TRY IT: Reproduce the records below in full, substituting "Figure at" for every occurrence of "Person at" and leaving all other text unaltered.

RECORDS SUPPLIED:

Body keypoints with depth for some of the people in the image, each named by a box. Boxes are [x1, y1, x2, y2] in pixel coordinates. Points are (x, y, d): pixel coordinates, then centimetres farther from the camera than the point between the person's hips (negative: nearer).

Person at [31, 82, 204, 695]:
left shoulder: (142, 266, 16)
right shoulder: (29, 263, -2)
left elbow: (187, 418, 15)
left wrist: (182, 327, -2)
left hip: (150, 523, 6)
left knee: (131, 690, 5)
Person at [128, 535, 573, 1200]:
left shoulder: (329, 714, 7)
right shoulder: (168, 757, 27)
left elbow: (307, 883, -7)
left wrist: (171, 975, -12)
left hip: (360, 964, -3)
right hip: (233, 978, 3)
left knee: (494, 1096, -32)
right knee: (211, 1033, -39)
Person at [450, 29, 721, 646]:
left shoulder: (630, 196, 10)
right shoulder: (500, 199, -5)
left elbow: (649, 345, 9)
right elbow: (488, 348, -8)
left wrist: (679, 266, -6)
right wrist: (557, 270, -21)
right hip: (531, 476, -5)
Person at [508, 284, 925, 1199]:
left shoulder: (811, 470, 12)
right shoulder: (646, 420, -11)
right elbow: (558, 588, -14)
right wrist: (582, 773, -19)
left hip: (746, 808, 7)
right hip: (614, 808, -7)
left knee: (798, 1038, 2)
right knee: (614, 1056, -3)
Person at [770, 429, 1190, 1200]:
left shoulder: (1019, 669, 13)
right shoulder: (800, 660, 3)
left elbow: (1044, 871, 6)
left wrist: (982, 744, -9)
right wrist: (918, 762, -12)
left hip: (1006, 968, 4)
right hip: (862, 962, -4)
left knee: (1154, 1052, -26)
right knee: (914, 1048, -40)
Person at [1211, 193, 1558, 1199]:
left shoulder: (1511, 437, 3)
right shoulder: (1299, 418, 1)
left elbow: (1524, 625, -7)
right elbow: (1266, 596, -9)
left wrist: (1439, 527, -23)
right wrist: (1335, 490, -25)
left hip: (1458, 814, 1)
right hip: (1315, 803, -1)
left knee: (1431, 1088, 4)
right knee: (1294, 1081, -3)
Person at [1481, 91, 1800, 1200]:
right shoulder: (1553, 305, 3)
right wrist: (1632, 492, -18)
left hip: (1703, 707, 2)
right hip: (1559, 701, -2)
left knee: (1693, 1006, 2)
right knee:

RESULT FOR THIS TASK:
Body keypoints with depth for some of the people in the image, each named by a box. Boxes are [x1, y1, x2, y2] in pixel coordinates. Points are (x, y, d): pixel coordinates, then centimetres farther from the camera than the point between the person's hips (negative: nearer).

Figure at [31, 82, 204, 695]:
left shoulder: (142, 266, 16)
right shoulder: (29, 263, -2)
left elbow: (187, 418, 15)
left wrist: (182, 327, -2)
left hip: (150, 523, 6)
left knee: (131, 690, 5)
Figure at [128, 535, 573, 1200]:
left shoulder: (329, 714, 7)
right shoulder: (168, 757, 27)
left elbow: (307, 883, -7)
left wrist: (171, 975, -12)
left hip: (360, 964, -3)
right hip: (233, 978, 3)
left knee: (494, 1096, -32)
right knee: (211, 1033, -39)
Figure at [450, 29, 721, 646]:
left shoulder: (630, 196, 10)
right shoulder: (500, 199, -5)
left elbow: (649, 345, 9)
right elbow: (488, 348, -8)
left wrist: (679, 266, -6)
right wrist: (557, 270, -21)
right hip: (531, 476, -5)
Figure at [508, 284, 925, 1199]:
left shoulder: (811, 470, 12)
right shoulder: (646, 420, -11)
right elbow: (558, 588, -14)
right wrist: (582, 773, -19)
left hip: (746, 808, 7)
right hip: (614, 808, -7)
left knee: (798, 1038, 2)
right knee: (614, 1056, -3)
Figure at [770, 429, 1190, 1200]:
left shoulder: (1019, 669, 13)
right shoulder: (800, 660, 3)
left elbow: (1044, 871, 6)
left wrist: (982, 744, -9)
right wrist: (918, 762, -12)
left hip: (1006, 968, 4)
right hip: (862, 962, -4)
left knee: (1154, 1052, -26)
right knee: (914, 1048, -40)
Figure at [1211, 193, 1558, 1199]:
left shoulder: (1511, 437, 3)
right shoulder: (1299, 418, 1)
left elbow: (1524, 625, -7)
right elbow: (1266, 596, -9)
left wrist: (1439, 527, -23)
right wrist: (1335, 490, -25)
left hip: (1458, 814, 1)
right hip: (1315, 803, -1)
left knee: (1431, 1088, 4)
right knee: (1294, 1081, -3)
Figure at [1481, 91, 1800, 1200]:
right shoulder: (1553, 305, 3)
right wrist: (1632, 492, -18)
left hip: (1703, 707, 2)
right hip: (1559, 701, -2)
left knee: (1693, 1006, 2)
right knee:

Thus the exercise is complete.